Шеда Вуди повесили сентябрьским днем, когда природа меняла свой облик. Было довольно прохладно, когда я вышел из дому и направился через поля по тропинке, окутанной голубым туманом. На мокрой от росы траве оставались мои следы. Но вскоре над кронами деревьев зарделось солнце, и, когда я добрался до Маршалси, туман рассеялся. Мое лицо и руки, влажные и липкие от тумана, отогревались на осеннем солнце. Васильки и кусты черной смородины, растущие вдоль тропы, все еще сохраняли влагу и сверкали на солнце серебряными росинками.
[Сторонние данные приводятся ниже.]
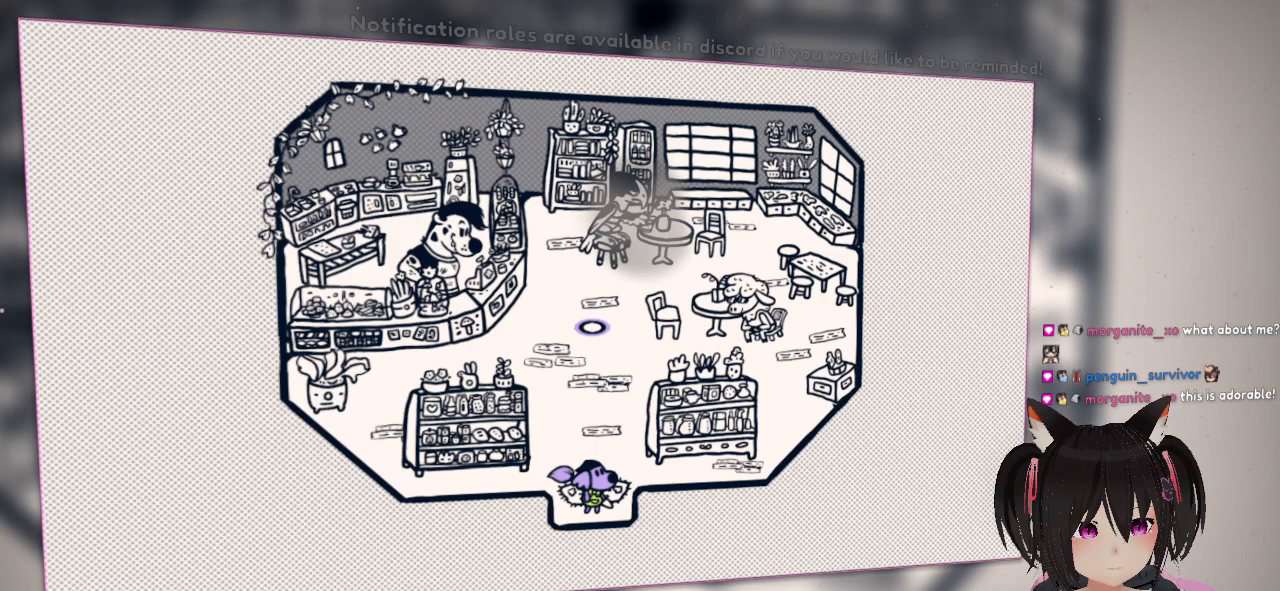
{"buttons": [], "left_stick": "center", "right_stick": "center", "events": [[133, "R1", "down"], [283, "R1", "up"]]}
Я шел быстро, но, свернув на тропу, ведущую к большой дороге, замедлил шаг и не спеша рассматривал только что вспаханную стерню, любуясь яркой зеленой свежестью, которая приходит на пастбища вместе с сентябрьскими дождями, сменяющими августовскую жару. Листья на деревьях начинали желтеть. Это был слишком прекрасный день для смерти, даже для тех, кто стар и кому чужды наслаждения, — а Шед был не из таких. Дойдя до конца последнего поля и ступив на изрезанную бороздами дорогу, я остановился в изумлении. Никогда еще, кроме ярмарочных дней, не видел я такого наплыва людей. Их взгляды устремились к Маршалси, а лица были возбуждены. Многие ехали верхом, немало было и пеших, неспешно ковылявших по дороге, — женщины, придерживавшие юбки, мужчины свободно вышагивавшие, дети семенившие сзади, как молодые телята и жеребцы. На меня никто не обращал внимания. Дорога заканчивалась у зеленой лужайки возле Черч Корнер, и, обогнув его, мы увидели виселицу, вонзавшуюся в бледную чистоту неба. Она стояла здесь издавна: когда-то на ней болтался разбойник Боб Финч, потом Дейв Парсонз, убивший своего хозяина, — не без основания, как говорят. Несмотря на это, виселица всегда была для меня частью зеленой лужайки, и до того, как там повесили Шеда, я придавал ей не больше значения, чем церкви, дому приходского священника или вывеске постоялого двора. Однако, с того самого дня я уже никогда не мог равнодушно смотреть на нее. Да и сейчас еще мертвое дерево или какие-то скрещенные бревна старого сарая пробуждают во мне болезненные воспоминания.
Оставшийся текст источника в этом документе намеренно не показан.